宋櫻端著碗的手一抖,差點把半碗麵條扣翻出去。
他看出來什麽了?
決不能暴露!
深吸一口氣,宋櫻啪的將碗往桌上重重一放,兇狠的看著裴珩,“你怎麽吃飽了就罵廚子,擱下碗就翻臉?果然是狼心狗肺的廢物!對你好點你就找茬是吧!不想吃別吃,滾出去給我的雞弄雞窩,快點!”
裴珩略鬆一口氣。
對味兒了。
看起來不像是會想不開去死的樣子。
但還是疑惑,“怎麽突然和隔壁嬸子關係好了?”
宋櫻兇巴巴瞪著他,“關你屁事!”
裴珩:……
沒再多問,下炕朝外走。
他一走,宋櫻小臉一垮,靠在被子垛上。
嗚哇~
好難。
又要討好這位太子爺,還不能讓他懷疑自己不是原主……
要快點賺到錢,趕緊跑路,演不下去啦!
端起麵條碗,宋櫻狠狠吃!
“裴家媳婦,裴家媳婦?”
剛吃完飯,街門外麵有人喊。
宋櫻下炕,蹦噠到大門口,是隔壁老嫂子。
“裴家媳婦,明天一早,我們要去縣城趕集,你去嗎?有我,劉嫂子,二狗媳婦和許大娘。”
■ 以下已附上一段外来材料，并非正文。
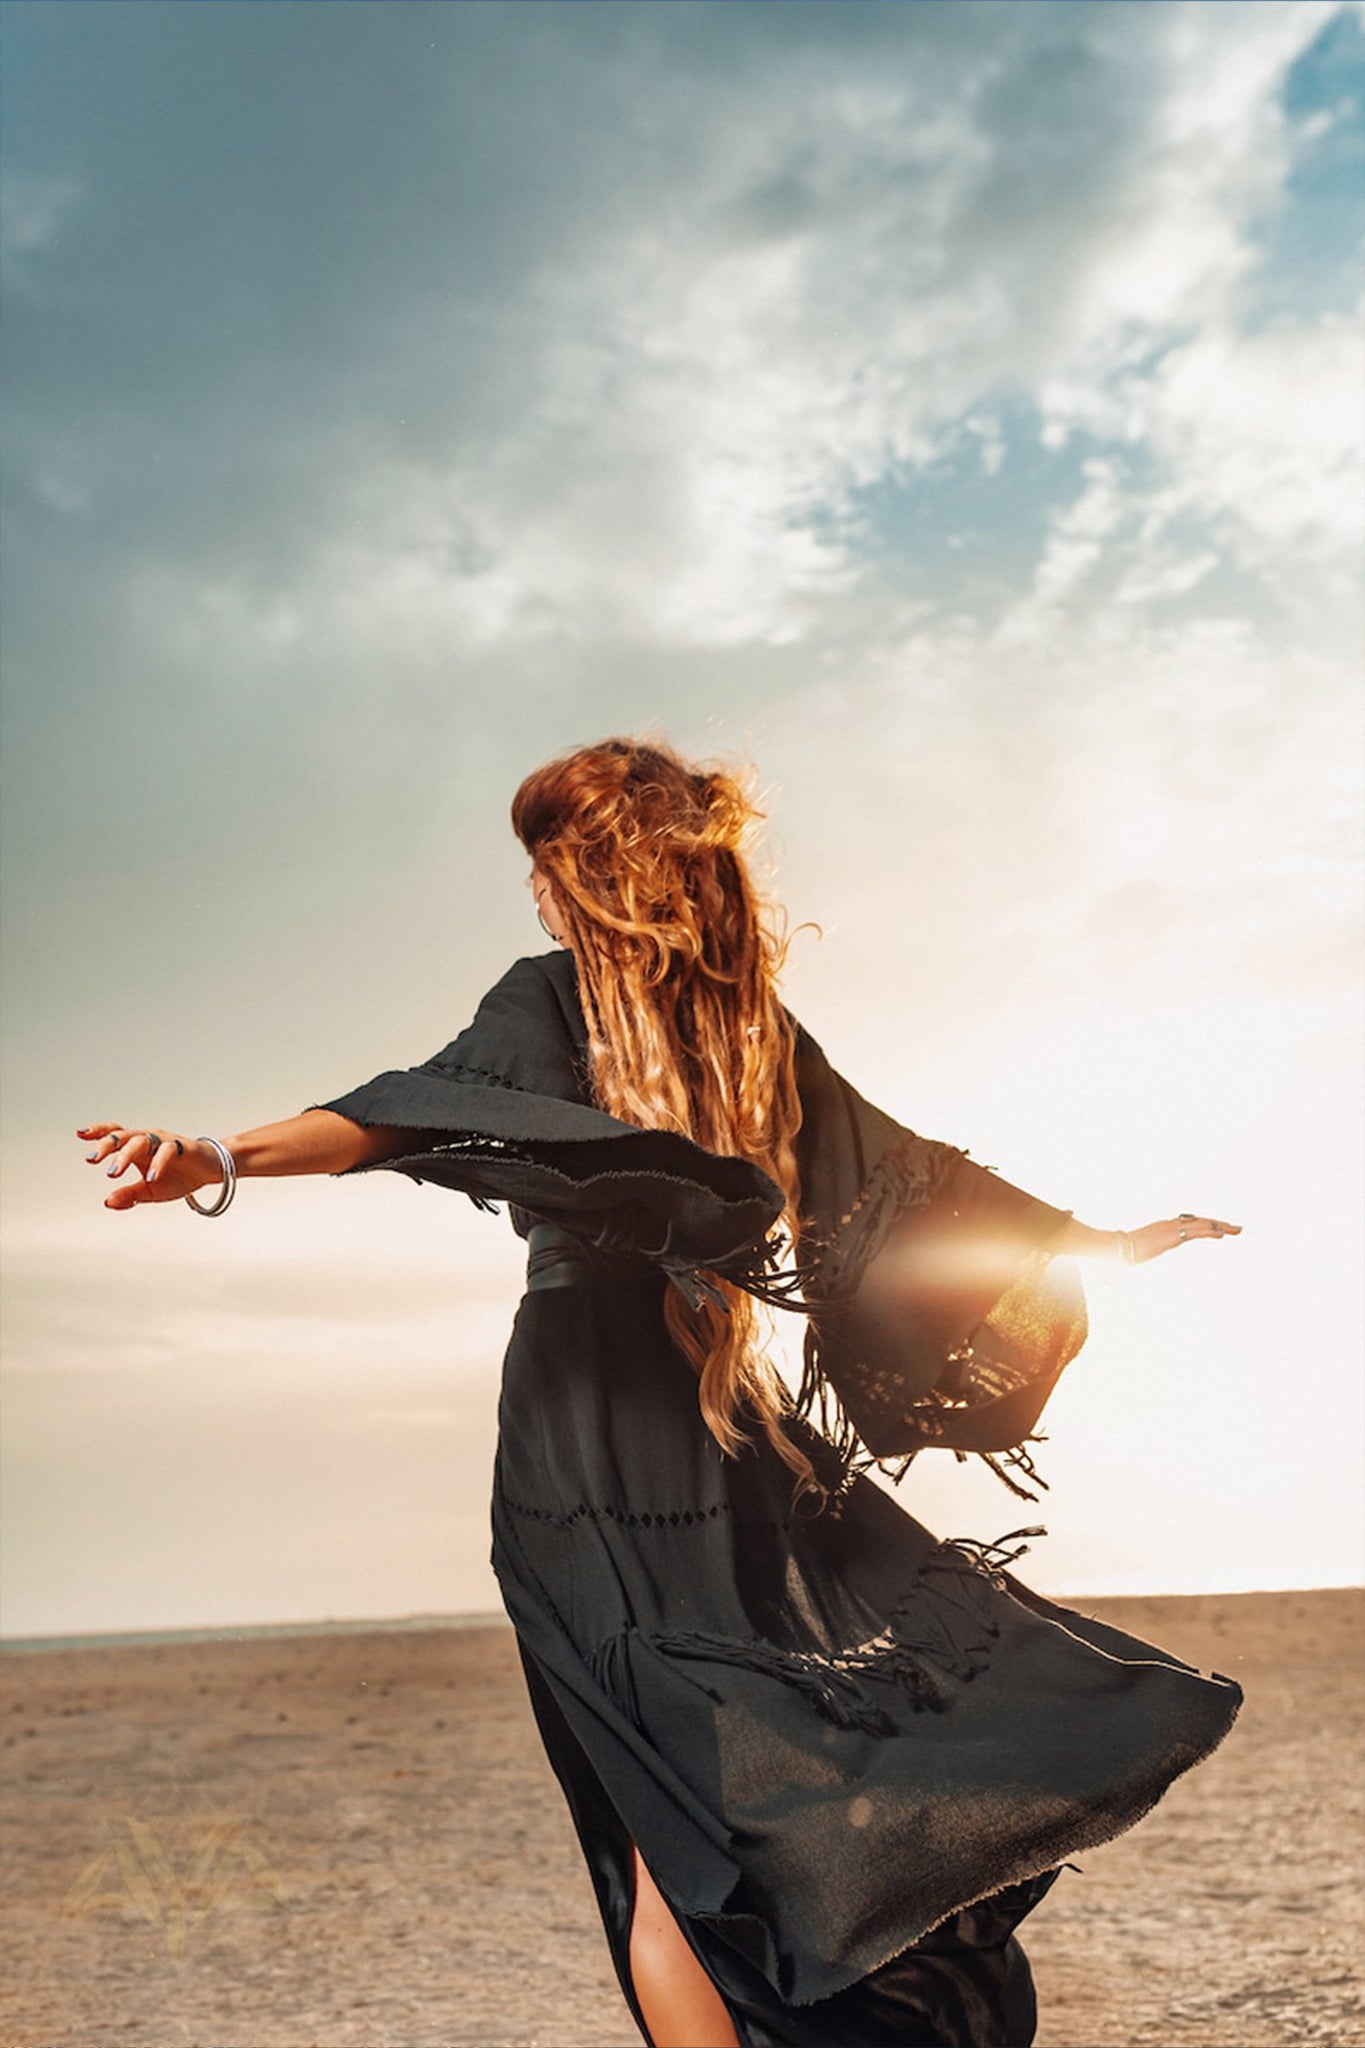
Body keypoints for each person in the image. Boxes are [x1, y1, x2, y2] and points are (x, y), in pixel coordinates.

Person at [79, 737, 1242, 2048]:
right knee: (739, 1788)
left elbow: (416, 1113)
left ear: (587, 869)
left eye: (545, 864)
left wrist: (217, 1156)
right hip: (724, 1432)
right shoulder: (736, 1028)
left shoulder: (583, 1002)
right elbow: (912, 1193)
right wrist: (1099, 1245)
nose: (538, 894)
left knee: (655, 1833)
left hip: (594, 1434)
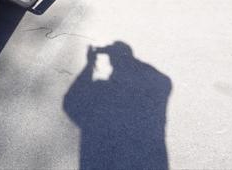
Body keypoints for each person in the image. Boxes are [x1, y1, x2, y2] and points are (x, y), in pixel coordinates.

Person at [63, 42, 172, 170]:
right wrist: (129, 60)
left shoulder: (101, 90)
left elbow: (70, 101)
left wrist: (89, 65)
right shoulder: (155, 89)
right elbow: (163, 80)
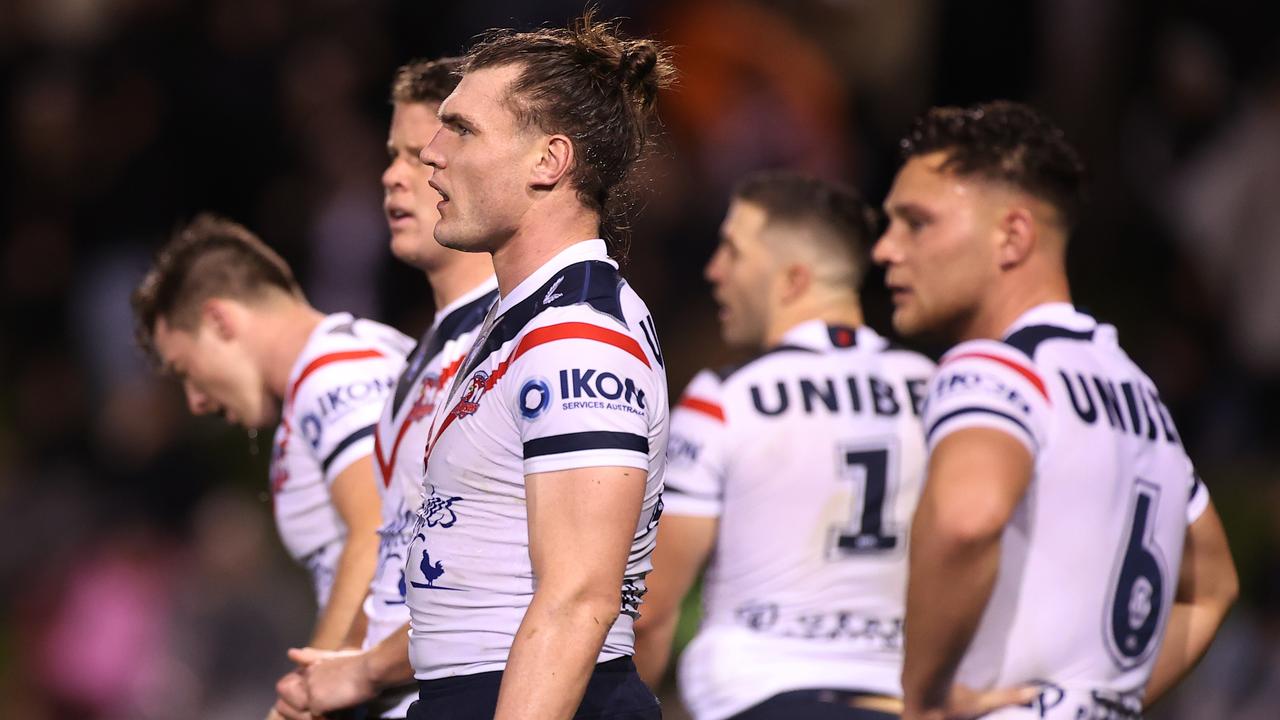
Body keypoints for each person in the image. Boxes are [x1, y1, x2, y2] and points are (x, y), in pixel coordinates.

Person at [873, 101, 1239, 720]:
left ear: (1013, 236)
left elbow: (967, 517)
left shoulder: (992, 369)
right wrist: (1104, 702)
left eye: (917, 222)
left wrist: (924, 699)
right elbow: (1214, 587)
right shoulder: (1143, 400)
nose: (885, 249)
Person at [402, 13, 674, 720]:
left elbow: (579, 598)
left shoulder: (575, 336)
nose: (431, 151)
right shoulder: (525, 319)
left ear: (548, 162)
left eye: (460, 129)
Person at [630, 171, 935, 720]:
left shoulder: (726, 397)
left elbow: (651, 608)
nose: (713, 271)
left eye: (733, 251)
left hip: (756, 696)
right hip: (898, 701)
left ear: (792, 279)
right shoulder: (937, 390)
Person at [270, 58, 499, 720]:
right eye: (391, 153)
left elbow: (506, 590)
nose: (393, 175)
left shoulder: (509, 345)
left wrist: (353, 675)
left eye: (419, 153)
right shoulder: (421, 356)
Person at [130, 216, 406, 668]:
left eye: (185, 370)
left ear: (219, 320)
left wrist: (313, 695)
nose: (195, 401)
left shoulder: (334, 375)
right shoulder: (365, 351)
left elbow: (381, 529)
雖然不知道她為啥不在牆頭說,宋櫻還是笑嗬嗬道:“我要問問我夫君的意思。”
老嫂子便道:“行,那你們小兩口商量一下,若是去,一會兒牆頭告訴我一聲。”
老嫂子離開,宋櫻關好街門。
外麵黑燈瞎火的,剛剛蹦躂出來沒注意,現在宋櫻才發現,裴珩竟然已經在牆根下紮了一小圈籬笆了。
剛剛才罵過人家,宋櫻現在有些不知道該怎麽開口說話。
見她看過來也不說話,裴珩解釋一句,“現在夜裏天涼,小雞放在外麵會凍死,晚上放屋裏,白天先放籬笆圈裏,過幾日我得空了,給它們弄個窩,行嗎?不會等很久的。”
宋櫻:……
所以裴珩是怕又挨罵,給她解釋一下?
感覺自己渣渣的。
趕緊岔開話題,“那個,剛剛隔壁嬸子問我,明天要不要去縣城趕集,我能去嗎?”
裴珩再次震驚的看向宋櫻。
月光下,宋櫻略微偏著一點頭,亮晶晶的眼睛帶著很真誠的詢問。
為什麽!!!
宋櫻從前要做什麽,從來不問他的,他若是覺得宋櫻做的不對,說兩句,宋櫻便會破口大罵。
她這……到底是怎麽了?
“你想去嗎?”
宋櫻點頭,當然啊,穿都穿來了,她肯定想要到處看看的,悶在院子裏多無聊,而且,走出去才能找到賺錢的機會。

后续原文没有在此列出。